Great pick up getting the Mert! Quite tall yet with a really classy profile.

That Fowler is a crazy steal at the asking price!


----------



## dwalker (Jun 9, 2019)

ThinMan said:


> Missed that guy entirely. On the list for next year.


You should definitely check him out. Fit and finish is top tier and prices are reasonable. There was a bit of a language barrier, but the blacksmith was in the booth and I was able to talk to him a bit. He has been at the show for at least 2 years and I hope to see him again next year.


----------



## dwalker (Jun 9, 2019)

milkbaby said:


> Great pick up getting the Mert! Quite tall yet with a really classy profile.
> 
> That Fowler is a crazy steal at the asking price!


Yeah, he forges the billet himself. His kitchen knives are nice and thin with good profiles.


----------



## Barclid (Jun 9, 2019)

dwalker said:


> You should definitely check him out. Fit and finish is top tier and prices are reasonable. There was a bit of a language barrier, but the blacksmith was in the booth and I was able to talk to him a bit. He has been at the show for at least 2 years and I hope to see him again next year.


He's from Takefu, but not the knife village. The single bevels at the booth were made by the other guy and they're made in Seki. He said some of those lines are discontinued but I forget which specifically.


----------



## Brucewml (Jun 9, 2019)

Curious how to order knife from Takeshi iwai. Is that possible let me know the website or contact details. Thanks so much.


----------



## ThinMan (Jun 10, 2019)

I brought two non knife friends to the show. One of them was hoping to buy a Takeda, but he didn’t make it this year (had a table but it was empty).

Instead he bought a Carter Muteki and made me and our other friend buy ones as well. 

The two on the left are Ryan Cavallo and the one on the right is Jamison Chopp. The Cavallos are very thin and light. The Chopp is a bit heavier. 

We met Jamison and Murray and Alex Horn, which was cool.


----------



## dwalker (Jun 10, 2019)

Brucewml said:


> Curious how to order knife from Takeshi iwai. Is that possible let me know the website or contact details. Thanks so much.

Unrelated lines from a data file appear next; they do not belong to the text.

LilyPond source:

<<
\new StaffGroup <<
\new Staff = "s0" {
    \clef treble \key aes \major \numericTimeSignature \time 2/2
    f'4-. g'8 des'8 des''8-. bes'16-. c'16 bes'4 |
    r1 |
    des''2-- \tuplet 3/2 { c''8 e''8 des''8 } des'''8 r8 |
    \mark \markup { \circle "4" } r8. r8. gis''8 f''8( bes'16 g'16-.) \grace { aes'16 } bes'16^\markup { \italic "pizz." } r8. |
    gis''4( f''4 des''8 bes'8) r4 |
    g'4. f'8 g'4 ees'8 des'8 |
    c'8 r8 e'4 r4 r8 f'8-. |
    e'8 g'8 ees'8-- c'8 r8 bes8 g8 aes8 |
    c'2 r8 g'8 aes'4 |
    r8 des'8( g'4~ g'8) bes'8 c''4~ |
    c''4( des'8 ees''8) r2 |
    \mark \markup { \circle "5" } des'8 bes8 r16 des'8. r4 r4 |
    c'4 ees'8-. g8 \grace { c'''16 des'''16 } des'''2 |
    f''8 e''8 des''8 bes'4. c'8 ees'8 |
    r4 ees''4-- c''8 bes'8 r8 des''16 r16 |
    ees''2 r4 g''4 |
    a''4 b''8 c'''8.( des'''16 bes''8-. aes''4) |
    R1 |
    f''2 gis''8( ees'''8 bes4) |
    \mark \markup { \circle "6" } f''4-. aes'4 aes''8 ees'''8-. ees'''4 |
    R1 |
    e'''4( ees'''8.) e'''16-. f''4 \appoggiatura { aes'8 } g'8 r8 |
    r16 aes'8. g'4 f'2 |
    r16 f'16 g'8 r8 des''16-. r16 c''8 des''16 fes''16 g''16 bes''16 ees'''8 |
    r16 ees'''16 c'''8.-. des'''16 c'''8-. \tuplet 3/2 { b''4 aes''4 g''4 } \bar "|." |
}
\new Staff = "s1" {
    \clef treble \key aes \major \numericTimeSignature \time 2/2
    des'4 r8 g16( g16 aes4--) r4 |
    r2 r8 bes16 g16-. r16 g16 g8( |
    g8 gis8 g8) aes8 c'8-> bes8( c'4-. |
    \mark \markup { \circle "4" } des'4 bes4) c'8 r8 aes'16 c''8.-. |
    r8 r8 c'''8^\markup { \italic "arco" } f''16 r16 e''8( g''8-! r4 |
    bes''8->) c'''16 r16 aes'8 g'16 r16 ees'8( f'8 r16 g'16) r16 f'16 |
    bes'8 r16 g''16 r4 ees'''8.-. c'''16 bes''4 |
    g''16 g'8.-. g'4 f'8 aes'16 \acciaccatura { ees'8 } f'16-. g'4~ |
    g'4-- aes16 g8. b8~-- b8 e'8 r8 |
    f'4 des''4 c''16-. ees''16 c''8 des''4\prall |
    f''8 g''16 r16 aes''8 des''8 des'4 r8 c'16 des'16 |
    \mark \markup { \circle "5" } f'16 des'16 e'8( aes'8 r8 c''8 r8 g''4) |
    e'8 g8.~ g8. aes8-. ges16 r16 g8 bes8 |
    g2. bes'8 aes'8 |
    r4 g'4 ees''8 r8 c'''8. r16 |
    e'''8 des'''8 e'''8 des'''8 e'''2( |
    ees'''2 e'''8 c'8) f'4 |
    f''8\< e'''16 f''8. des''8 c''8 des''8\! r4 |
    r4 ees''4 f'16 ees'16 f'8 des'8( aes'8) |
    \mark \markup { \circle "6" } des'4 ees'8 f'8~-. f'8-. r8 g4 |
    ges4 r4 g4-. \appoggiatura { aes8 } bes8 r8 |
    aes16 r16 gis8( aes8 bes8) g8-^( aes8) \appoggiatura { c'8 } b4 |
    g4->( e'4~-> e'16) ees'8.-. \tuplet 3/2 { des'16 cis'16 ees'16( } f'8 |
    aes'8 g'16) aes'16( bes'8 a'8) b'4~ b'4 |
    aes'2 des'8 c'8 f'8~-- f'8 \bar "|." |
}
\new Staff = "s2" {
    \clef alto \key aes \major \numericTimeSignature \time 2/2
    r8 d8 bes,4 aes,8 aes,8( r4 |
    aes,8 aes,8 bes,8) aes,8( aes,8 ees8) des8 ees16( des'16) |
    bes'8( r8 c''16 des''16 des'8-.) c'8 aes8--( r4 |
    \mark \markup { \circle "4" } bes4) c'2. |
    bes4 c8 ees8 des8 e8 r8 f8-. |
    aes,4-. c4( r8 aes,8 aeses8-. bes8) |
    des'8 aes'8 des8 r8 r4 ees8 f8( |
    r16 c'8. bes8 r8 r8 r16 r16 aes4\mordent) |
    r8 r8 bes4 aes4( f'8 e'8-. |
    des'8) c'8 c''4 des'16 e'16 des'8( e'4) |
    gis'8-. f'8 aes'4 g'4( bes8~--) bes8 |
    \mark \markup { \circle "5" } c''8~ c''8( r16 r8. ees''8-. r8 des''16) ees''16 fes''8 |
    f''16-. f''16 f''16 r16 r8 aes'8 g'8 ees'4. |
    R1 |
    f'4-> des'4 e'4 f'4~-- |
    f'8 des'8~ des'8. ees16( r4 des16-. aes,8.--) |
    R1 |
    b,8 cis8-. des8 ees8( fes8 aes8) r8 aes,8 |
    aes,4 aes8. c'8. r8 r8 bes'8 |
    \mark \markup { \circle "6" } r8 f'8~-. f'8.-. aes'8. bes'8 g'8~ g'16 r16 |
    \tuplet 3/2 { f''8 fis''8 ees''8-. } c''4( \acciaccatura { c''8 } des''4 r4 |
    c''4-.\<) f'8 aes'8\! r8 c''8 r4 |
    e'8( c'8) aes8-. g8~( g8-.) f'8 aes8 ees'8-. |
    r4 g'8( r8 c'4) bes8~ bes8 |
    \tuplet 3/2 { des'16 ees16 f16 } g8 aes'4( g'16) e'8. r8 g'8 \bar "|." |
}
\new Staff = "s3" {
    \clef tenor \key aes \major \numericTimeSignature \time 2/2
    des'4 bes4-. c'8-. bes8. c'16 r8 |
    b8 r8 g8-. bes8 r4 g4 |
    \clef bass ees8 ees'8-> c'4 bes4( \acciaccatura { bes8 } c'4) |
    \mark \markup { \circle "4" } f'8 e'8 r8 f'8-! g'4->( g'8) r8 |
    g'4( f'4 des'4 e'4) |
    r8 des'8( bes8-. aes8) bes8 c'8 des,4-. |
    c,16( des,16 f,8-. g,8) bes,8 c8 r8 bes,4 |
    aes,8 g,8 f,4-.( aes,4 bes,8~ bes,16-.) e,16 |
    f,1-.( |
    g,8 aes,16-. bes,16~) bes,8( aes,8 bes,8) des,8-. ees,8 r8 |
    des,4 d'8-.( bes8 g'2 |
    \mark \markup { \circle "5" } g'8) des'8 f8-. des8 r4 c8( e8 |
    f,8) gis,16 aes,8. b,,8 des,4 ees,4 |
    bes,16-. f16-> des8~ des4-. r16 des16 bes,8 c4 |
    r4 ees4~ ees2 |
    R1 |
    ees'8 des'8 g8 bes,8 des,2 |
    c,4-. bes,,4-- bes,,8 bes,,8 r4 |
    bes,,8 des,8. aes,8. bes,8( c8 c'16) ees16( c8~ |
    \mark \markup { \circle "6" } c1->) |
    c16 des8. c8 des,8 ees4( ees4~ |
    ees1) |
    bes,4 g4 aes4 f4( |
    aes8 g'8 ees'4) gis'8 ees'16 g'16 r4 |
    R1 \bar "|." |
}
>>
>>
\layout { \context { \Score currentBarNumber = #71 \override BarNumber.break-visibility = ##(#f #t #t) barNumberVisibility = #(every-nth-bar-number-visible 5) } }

I'll post what I have when I get home. I was told the double beveled gyutos, pettys, and such were available direct. He didn't tell me anything about some being discontinued.


----------



## Barclid (Jun 10, 2019)

dwalker said:


> I'll post what I have when I get home. I was told the double beveled gyutos, pettys, and such were available direct. He didn't tell me anything about some being discontinued.


He told us that only after we noticed a few of them were warped or had recurve. He said the migaki were discontinued.


----------



## dwalker (Jun 16, 2019)

Brucewml said:


> Curious how to order knife from Takeshi iwai. Is that possible let me know the website or contact details. Thanks so much.


Sorry for the delay. Here is some contact info.


----------



## Brucewml (Jun 16, 2019)

Awesome!!!!!! Thanks so much!!!!


----------



## osakajoe (Jun 17, 2019)

Note that the email and website on that card is for a wholesaler & online store, Yamahide, who mainly deal with custom outdoor knives.


----------